Two-thirds of the program, entitled Khrushchev in Exile--His Opinions and Revelations, consists of films of the ex-Premier during and prior to his reign. The remaining third is made up of taped interviews and movies--mostly in color --made recently on his seven-acre dacha, Petrovo Dalneye, on the Moskva River, 18 miles west of Moscow. U.S. viewers will see Nikita Sergeevich building small bonfires (a hobby), romping with his grandchildren, playing with his pet Alsatian, munching grapes on the front porch, peering through binoculars over walls that separate him from the rest of the world, dining with his wife Nina. "He looks," said NBC News Vice President Donald V. Meaney, "like a little old man watching life go by."
Keeping His Trousers On. At one point during the accompanying tape-recorded interviews, Khrushchev, with the aid of an interpreter, discusses the Cuban crisis. "Perhaps we shouldn't have done it, but if rockets hadn't been installed, would there be a Cuba now? No," he answers quickly. "It would have been wiped out and, if that's true, it means our transportation of rockets was justified. It cost us money, but we didn't lose a single man. What was the American aim?" he goes on. "They aimed to liquidate socialist Cuba. Our aim was to preserve Cuba, and Cuba still exists." Recalling the tense hours of the confrontation, Khrushchev said one night he slept fully dressed on his studio sofa. "I did not want to be in the position of one Western minister who, during the Suez crisis, rushed to the telephone without his trousers."

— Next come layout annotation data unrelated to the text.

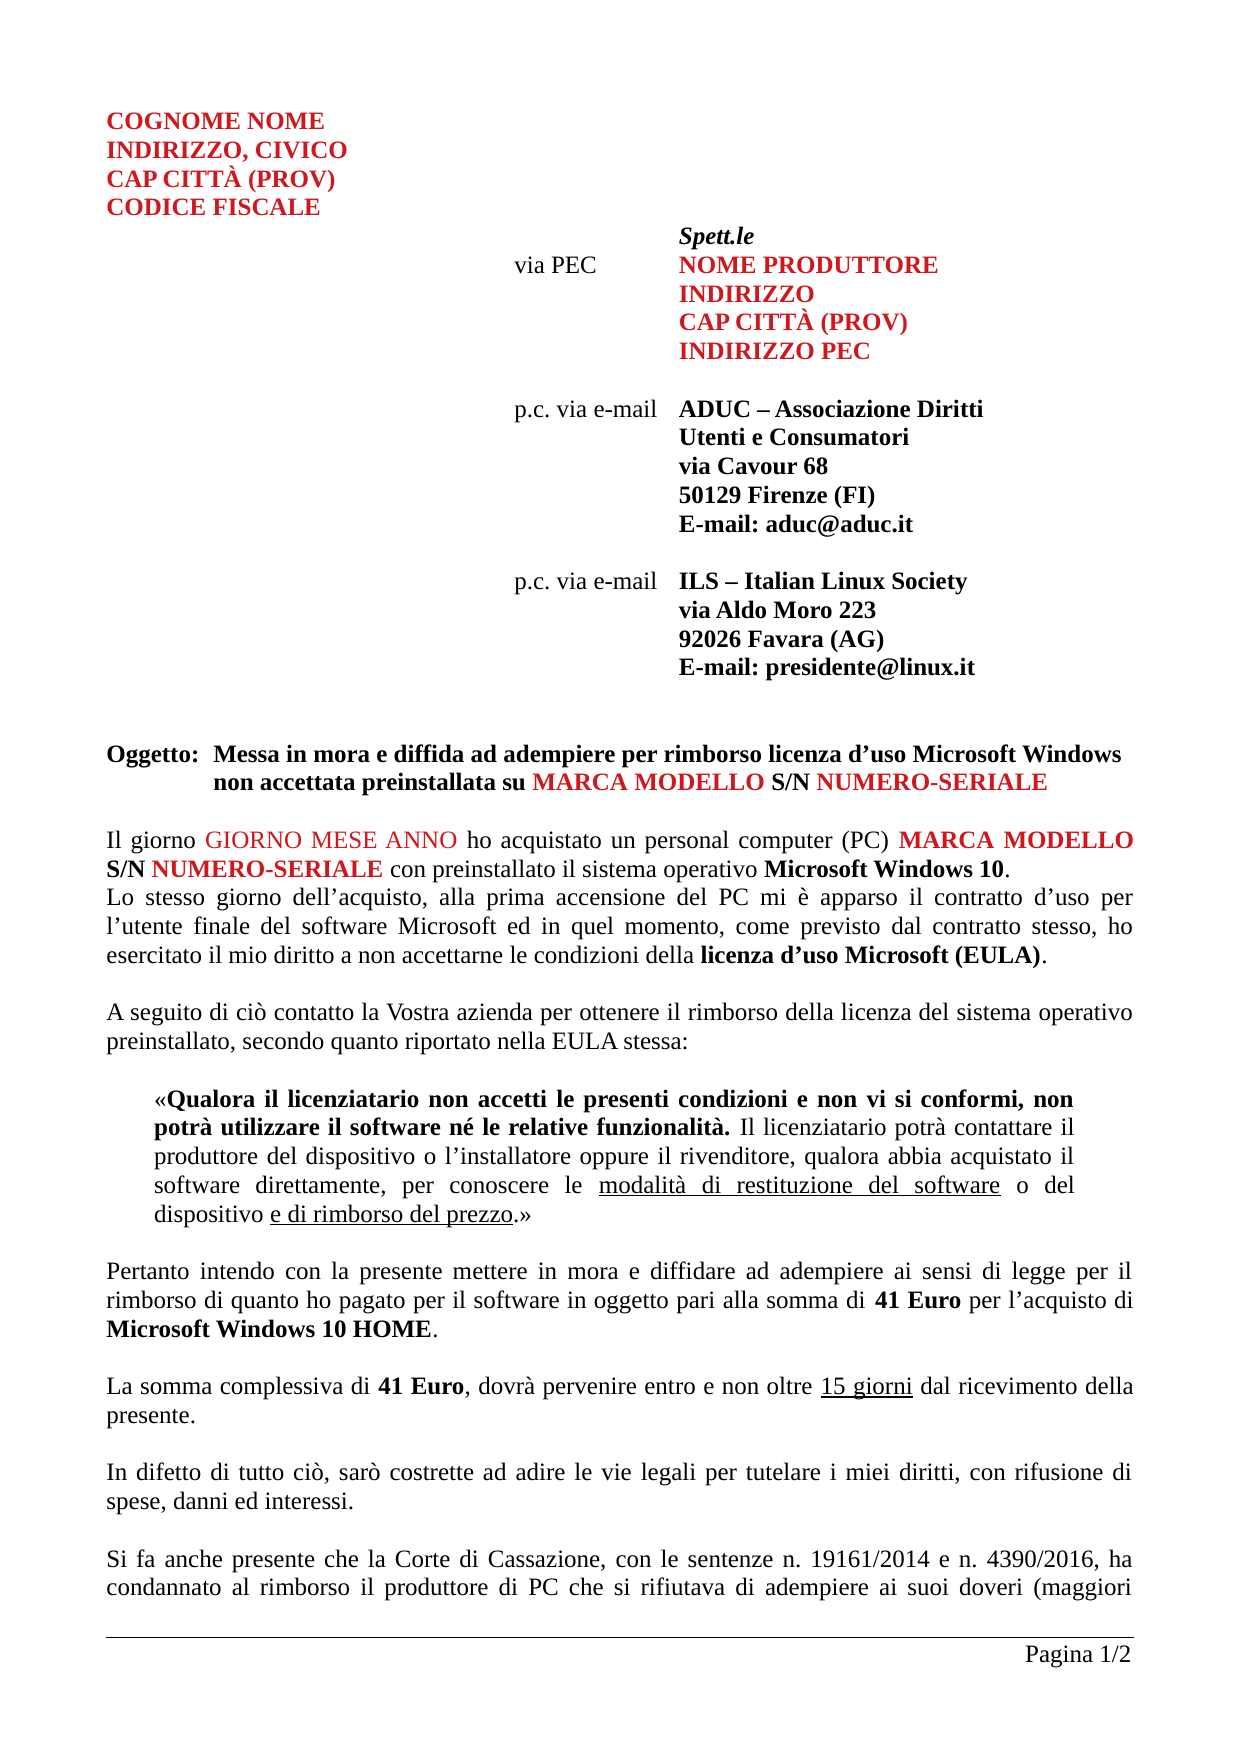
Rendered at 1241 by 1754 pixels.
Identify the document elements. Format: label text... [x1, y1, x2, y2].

text Il giorno GIORNO MESE ANNO ho acquistato un personal computer (PC) MARCA MODELLO S/N NUMERO-SERIALE con preinstallato il sistema operativo Microsoft Windows 10. [106, 825, 1134, 882]
text E-mail: aduc@aduc.it [106, 509, 1134, 537]
text In difetto di tutto ciò, sarò costrette ad adire le vie legali per tutelare i miei diritti, con rifusione di spese, danni ed interessi. [106, 1457, 1134, 1515]
text COGNOME NOME [106, 106, 1134, 135]
text Si fa anche presente che la Corte di Cassazione, con le sentenze n. 19161/2014 e n. 4390/2016, ha condannato al rimborso il produttore di PC che si rifiutava di adempiere ai suoi doveri (maggiori [106, 1544, 1134, 1601]
text Utenti e Consumatori [106, 422, 1134, 451]
text E-mail: presidente@linux.it [106, 652, 1134, 681]
text INDIRIZZO, CIVICO [106, 135, 1134, 164]
text 92026 Favara (AG) [106, 624, 1134, 652]
text via Aldo Moro 223 [106, 595, 1134, 624]
text Oggetto: Messa in mora e diffida ad adempiere per rimborso licenza d’uso Microsoft Windows non accettata preinstallata su MARCA MODELLO S/N NUMERO-SERIALE [106, 739, 1134, 796]
text «Qualora il licenziatario non accetti le presenti condizioni e non vi si conformi, non potrà utilizzare il software né le relative funzionalità. Il licenziatario potrà contattare il produttore del dispositivo o l’installatore oppure il rivenditore, qualora abbia acquistato il software direttamente, per conoscere le modalità di restituzione del software o del dispositivo e di rimborso del prezzo.» [154, 1084, 1075, 1227]
text INDIRIZZO PEC [106, 336, 1134, 365]
text A seguito di ciò contatto la Vostra azienda per ottenere il rimborso della licenza del sistema operativo preinstallato, secondo quanto riportato nella EULA stessa: [106, 997, 1134, 1055]
text via Cavour 68 [106, 451, 1134, 480]
text Lo stesso giorno dell’acquisto, alla prima accensione del PC mi è apparso il contratto d’uso per l’utente finale del software Microsoft ed in quel momento, come previsto dal contratto stesso, ho esercitato il mio diritto a non accettarne le condizioni della licenza d’uso Microsoft (EULA). [106, 882, 1134, 969]
text 50129 Firenze (FI) [106, 480, 1134, 509]
text via PEC NOME PRODUTTORE [106, 250, 1134, 279]
text CAP CITTÀ (PROV) [106, 164, 1134, 192]
text Spett.le [106, 221, 1134, 250]
text CAP CITTÀ (PROV) [106, 307, 1134, 336]
text p.c. via e-mail ILS – Italian Linux Society [106, 566, 1134, 595]
text CODICE FISCALE [106, 192, 1134, 221]
text p.c. via e-mail ADUC – Associazione Diritti [106, 394, 1134, 422]
text La somma complessiva di 41 Euro, dovrà pervenire entro e non oltre 15 giorni dal ricevimento della presente. [106, 1371, 1134, 1429]
text INDIRIZZO [106, 279, 1134, 307]
text Pertanto intendo con la presente mettere in mora e diffidare ad adempiere ai sensi di legge per il rimborso di quanto ho pagato per il software in oggetto pari alla somma di 41 Euro per l’acquisto di Microsoft Windows 10 HOME. [106, 1256, 1134, 1342]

Khrushchev takes credit for preserving world peace by refusing to supply Red China with nuclear armaments, and quotes from a 1959 conversation with Mao Tse-tung to demonstrate Chinese bellicosity. "Comrade Khrushchev," Mao said, "you have only to provoke the Americans to military action and I will give you as many people as you wish--100 divisions, 200 divisions, 1,000." Khrushchev goes on to tell how he explained to Mao that "with contemporary techniques, his divisions meant nothing, because one or two rockets would be enough to turn all the divisions into dust." Mao disagreed, Khrushchev reports, "obviously regarding me as a coward."
Undisclosed Source. Khrushchev also has words of praise for the late John F. Kennedy: "A real statesman. He completely filled his post. I like the way he --unlike Eisenhower--had his personal opinions on all questions we discussed. Kennedy was entirely different from Eisenhower and had a precisely formulated answer for every question."
Khrushchev, who until now has been seen only briefly during once-a-year voting visits to Moscow, does not mention the present Soviet hierarchy during the NBC program. The source of the film and taped interviews, the last of which took place in March, is rumored to be Khrushchev's son-in-law, although NBC made clear that its own crews had not been directly involved. Twice in the past, the network's correspondents have been ordered out of the U.S.S.R. for treading on Kremlin toes. This time, said NBC News President William R. McAndrew, "it's going to be hard to predict Russian government reaction."